Hi,
I've looked at protocol buffers, and I've noted that there is no
support for arrays
of values (double, integers). This is a significant drawback, for
example
JSOM, HDF5 etc they all have this.
> This is exactly what I've done before putting arrays into a string.
> When I've implemented arrays via repeated fields, the program was
> even slower,
> and the file size was too large (compare to Java serialization
> mechanism+ zip).
If you put the values in a string and do you own array management on
top as compared to using a repeated field with packed option, there
should not be a significant difference because it is essentially the
same.
Protobufs don't come with a compression, so if you compare the sizes,
you need to compare compressed Java serialization with compressed
proto serialization.
If you provide an example of what you want to do and what are your
current solutions you compare, people on this list might be able to
help.
-h
So for java serialization, you have a class that contains a
ArrayList<NamedArray> with NamedArray objects containing a
Vector<double> and then serialize the whole ArrayList<NamedArray> to
disk ?
> 3) File size is very large. I do not know how to fill
> compressed recorsd on fly using this package.

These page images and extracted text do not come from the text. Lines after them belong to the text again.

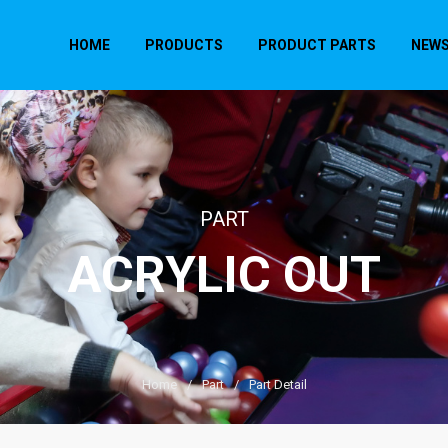
HOME
PRODUCTS
PRODUCT PARTS
NEW
PART
ACRYLIC OUT
Home
/
Part
/
Part Detail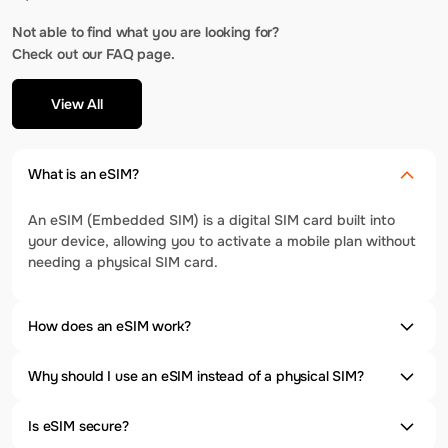
Not able to find what you are looking for?
Check out our FAQ page.
View All
What is an eSIM?
An eSIM (Embedded SIM) is a digital SIM card built into
your device, allowing you to activate a mobile plan without
needing a physical SIM card.
How does an eSIM work?
Why should I use an eSIM instead of a physical SIM?
Is eSIM secure?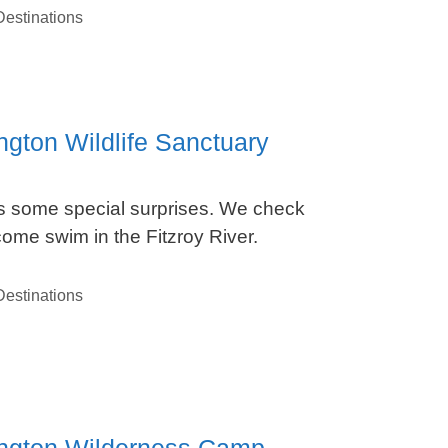
estinations
ngton Wildlife Sanctuary
ds some special surprises. We check
me swim in the Fitzroy River.
estinations
nington Wilderness Camp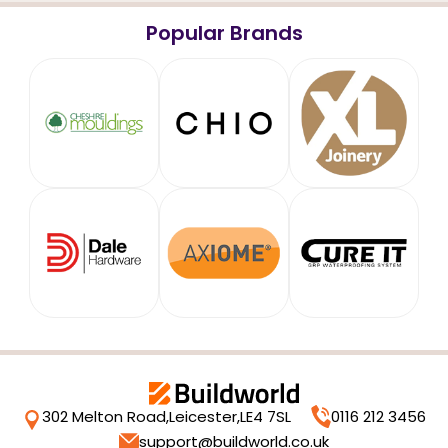
Popular Brands
302 Melton Road,
Leicester,
LE4 7SL
0116 212 3456
support@buildworld.co.uk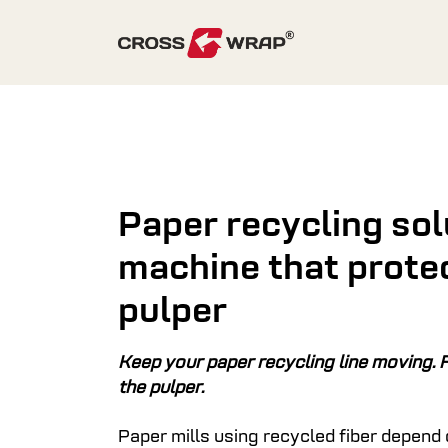
Skip to content
Paper recycling sol
machine that prote
pulper
Keep your paper recycling line moving. F
the pulper.
Paper mills using recycled fiber depend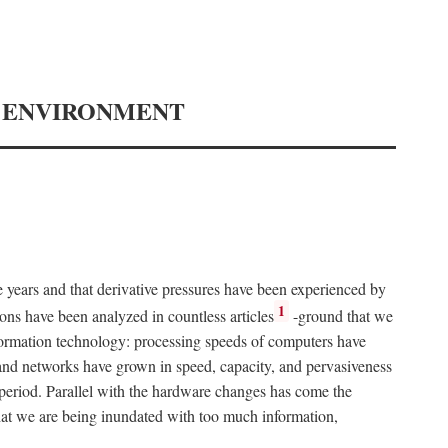
Y ENVIRONMENT
e years and that derivative pressures have been experienced by
1
ons have been analyzed in countless articles
-ground that we
formation technology: processing speeds of computers have
and networks have grown in speed, capacity, and pervasiveness
 period. Parallel with the hardware changes has come the
at we are being inundated with too much information,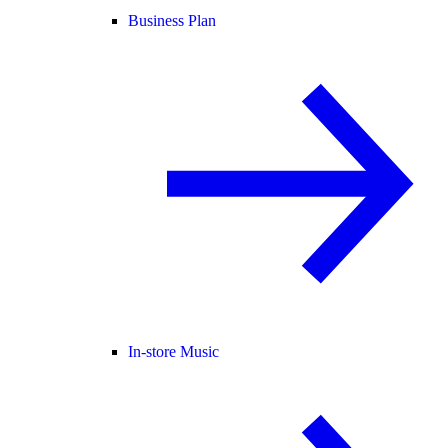
Business Plan
In-store Music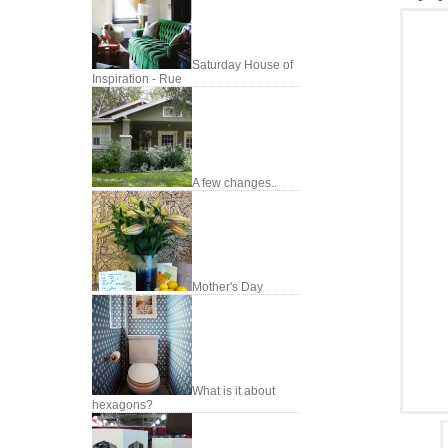
Saturday House of
Inspiration - Rue
A few changes..
Mother's Day
What is it about
hexagons?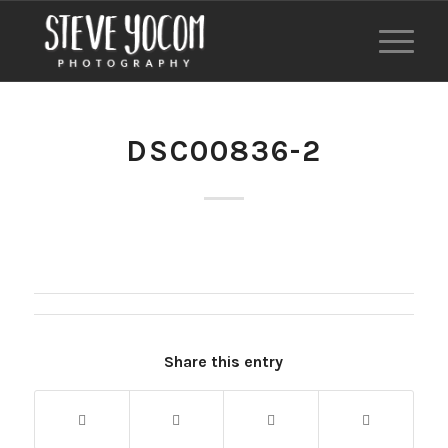
DSC00836-2
Share this entry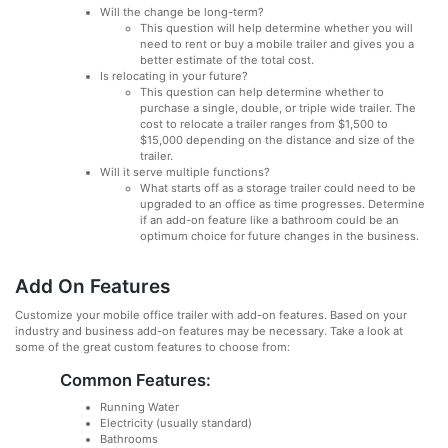
Will the change be long-term?
This question will help determine whether you will
need to rent or buy a mobile trailer and gives you a
better estimate of the total cost.
Is relocating in your future?
This question can help determine whether to
purchase a single, double, or triple wide trailer. The
cost to relocate a trailer ranges from $1,500 to
$15,000 depending on the distance and size of the
trailer.
Will it serve multiple functions?
What starts off as a storage trailer could need to be
upgraded to an office as time progresses. Determine
if an add-on feature like a bathroom could be an
optimum choice for future changes in the business.
Add On Features
Customize your mobile office trailer with add-on features. Based on your
industry and business add-on features may be necessary. Take a look at
some of the great custom features to choose from:
Common Features:
Running Water
Electricity (usually standard)
Bathrooms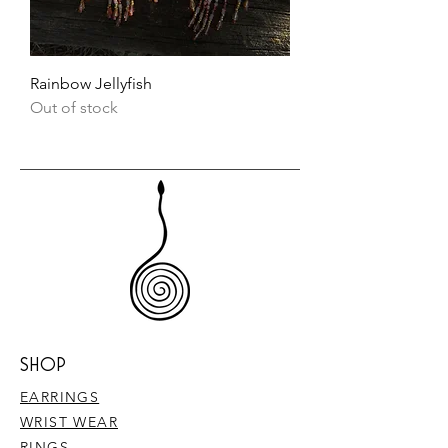
Rainbow Jellyfish
Out of stock
SHOP
EARRINGS
WRIST WEAR
RINGS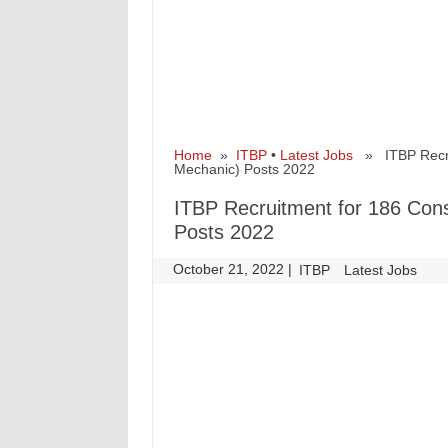
Home
»
ITBP
•
Latest Jobs
» ITBP Recrui
Mechanic) Posts 2022
ITBP Recruitment for 186 Con
Posts 2022
October 21, 2022
|
|
ITBP
Latest Jobs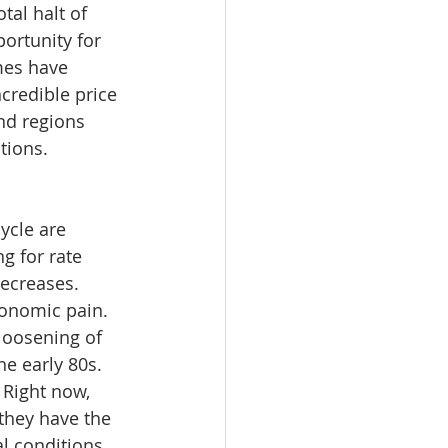
tal halt of 
portunity for 
mes have 
credible price 
nd regions 
tions. 
ycle are 
g for rate 
decreases. 
conomic pain. 
loosening of 
e early 80s. 
 Right now, 
 they have the 
l conditions 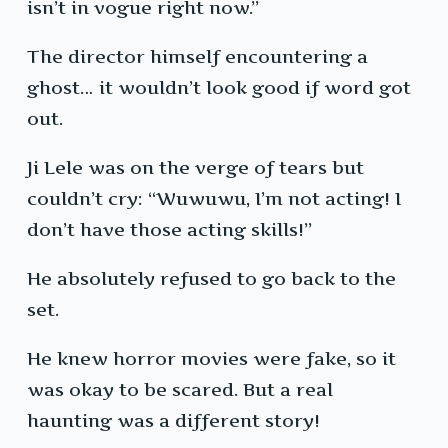
isn’t in vogue right now.”
The director himself encountering a
ghost… it wouldn’t look good if word got
out.
Ji Lele was on the verge of tears but
couldn’t cry: “Wuwuwu, I’m not acting! I
don’t have those acting skills!”
He absolutely refused to go back to the
set.
He knew horror movies were fake, so it
was okay to be scared. But a real
haunting was a different story!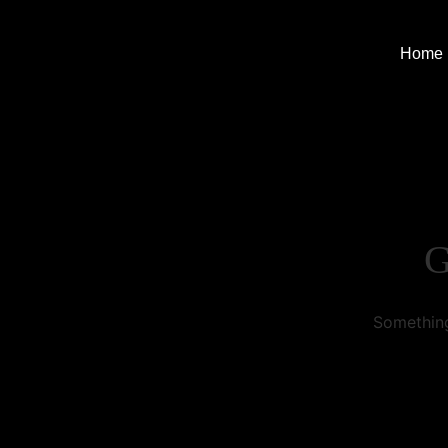
Home
G
Something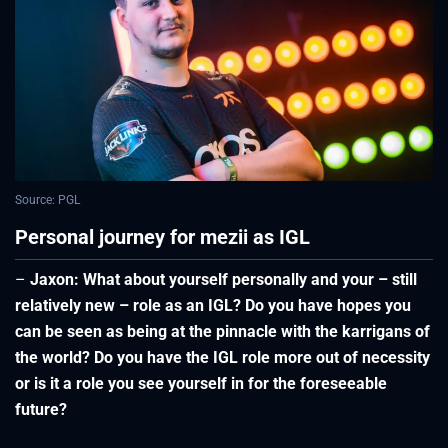
Source: PGL
Personal journey for mezii as IGL
–
Jaxon: What about yourself personally and your – still
relatively new – role as an IGL? Do you have hopes you
can be seen as being at the pinnacle with the karrigans of
the world? Do you have the IGL role more out of necessity
or is it a role you see yourself in for the foreseeable
future?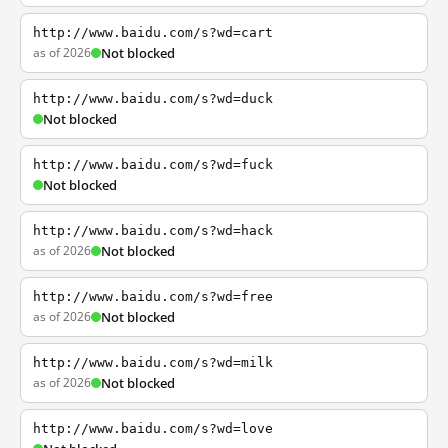
http://www.baidu.com/s?wd=cart
as of 2026
Not blocked
http://www.baidu.com/s?wd=duck
Not blocked
http://www.baidu.com/s?wd=fuck
Not blocked
http://www.baidu.com/s?wd=hack
as of 2026
Not blocked
http://www.baidu.com/s?wd=free
as of 2026
Not blocked
http://www.baidu.com/s?wd=milk
as of 2026
Not blocked
http://www.baidu.com/s?wd=love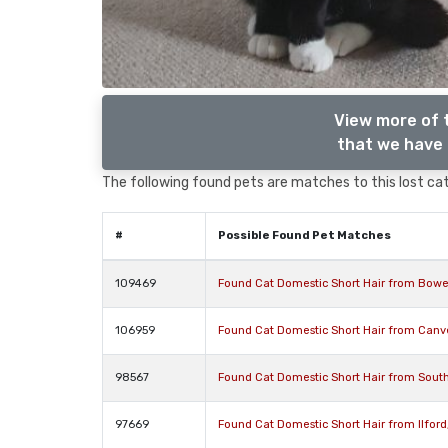
View more of 
that we have 
The following found pets are matches to this lost cat,
#
Possible Found Pet Matches
109469
Found Cat Domestic Short Hair from Bower
106959
Found Cat Domestic Short Hair from Canv
98567
Found Cat Domestic Short Hair from Sout
97669
Found Cat Domestic Short Hair from Ilford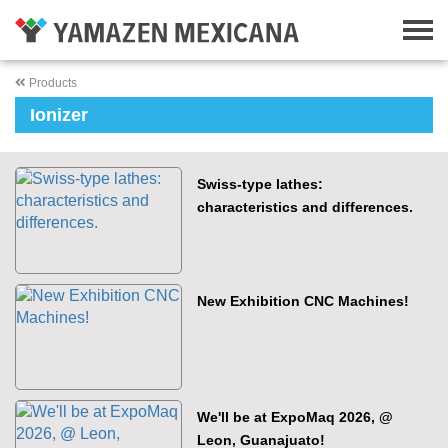
Products
Ionizer
Swiss-type lathes:
characteristics and differences.
New Exhibition CNC Machines!
We'll be at ExpoMaq 2026, @
Leon, Guanajuato!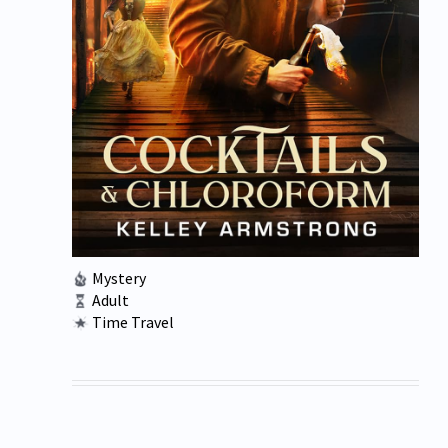
Mystery
Adult
Time Travel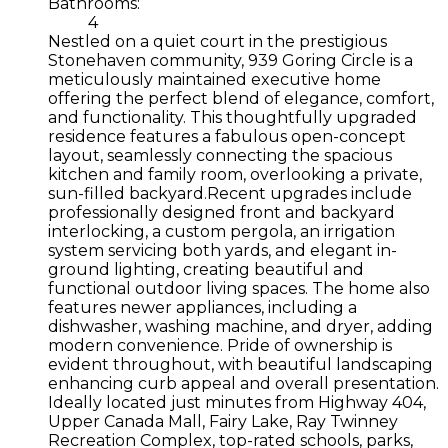
Bathrooms:
4
Nestled on a quiet court in the prestigious
Stonehaven community, 939 Goring Circle is a
meticulously maintained executive home
offering the perfect blend of elegance, comfort,
and functionality. This thoughtfully upgraded
residence features a fabulous open-concept
layout, seamlessly connecting the spacious
kitchen and family room, overlooking a private,
sun-filled backyard.Recent upgrades include
professionally designed front and backyard
interlocking, a custom pergola, an irrigation
system servicing both yards, and elegant in-
ground lighting, creating beautiful and
functional outdoor living spaces. The home also
features newer appliances, including a
dishwasher, washing machine, and dryer, adding
modern convenience. Pride of ownership is
evident throughout, with beautiful landscaping
enhancing curb appeal and overall presentation.
Ideally located just minutes from Highway 404,
Upper Canada Mall, Fairy Lake, Ray Twinney
Recreation Complex, top-rated schools, parks,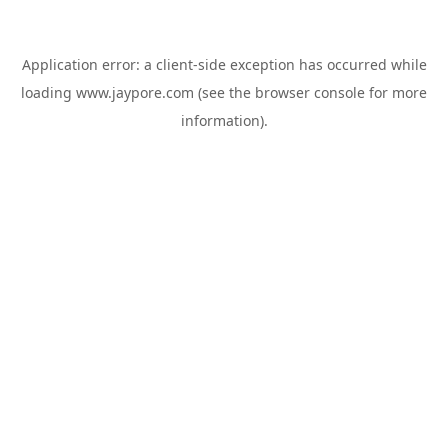
Application error: a
client
-side exception has occurred while
loading
www.jaypore.com
(see the
browser console
for more
information).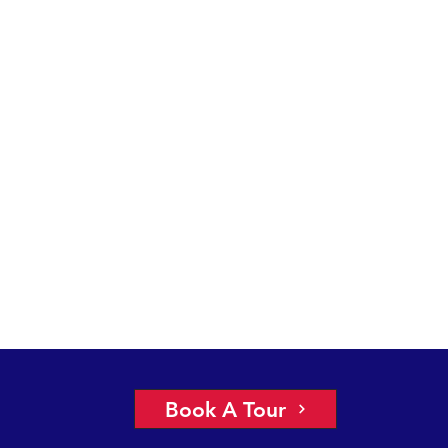
Book A Tour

If you want to write the independent records, you should write them
delimited to a file and not put everything in memory.
Regarding compression: you write the stuff to a stream eventually, so
you can wrap that with a GZipOutputStream - I guess that is what you
do with the Java serialization with compression as well.
> Finally, there is no even sensible approach to append new "Records"
> to the existing file (without "merge", which in fact has to parse
> the
> existing file first!)
Protocol buffers don't provide the transport or storage layer. They
provide the encoding. You have to provide for the storage yourself. A
simple default implementation might be useful to start but still many
people still would need to write their own way of storing things.
OTOH, it is only a handful of lines to write it yourself.
For things like this (and is has been discussed many times on this
list), you should write out delimiters telling the size of the next
record followed by the record itself. I think there even has been
something added recently to the API to make this simpler (don't know,
I use my own implementation ;) )
-h
1) After event 500, even 200MB memory is not enough.
2) It's slower by factor ~5 compare to the java serialization with
the
compression.
3) File size is very large. I do not know how to fill
compressed recorsd on fly using this package.
Finally, there is no even sensible approach to append new "Records"
to the existing file (without "merge", which in fact has to parse
the
existing file first!)
So, I do not see any superiority of Protocol Buffers compare
to use file formats, it's actually much worst as it come to such
situations..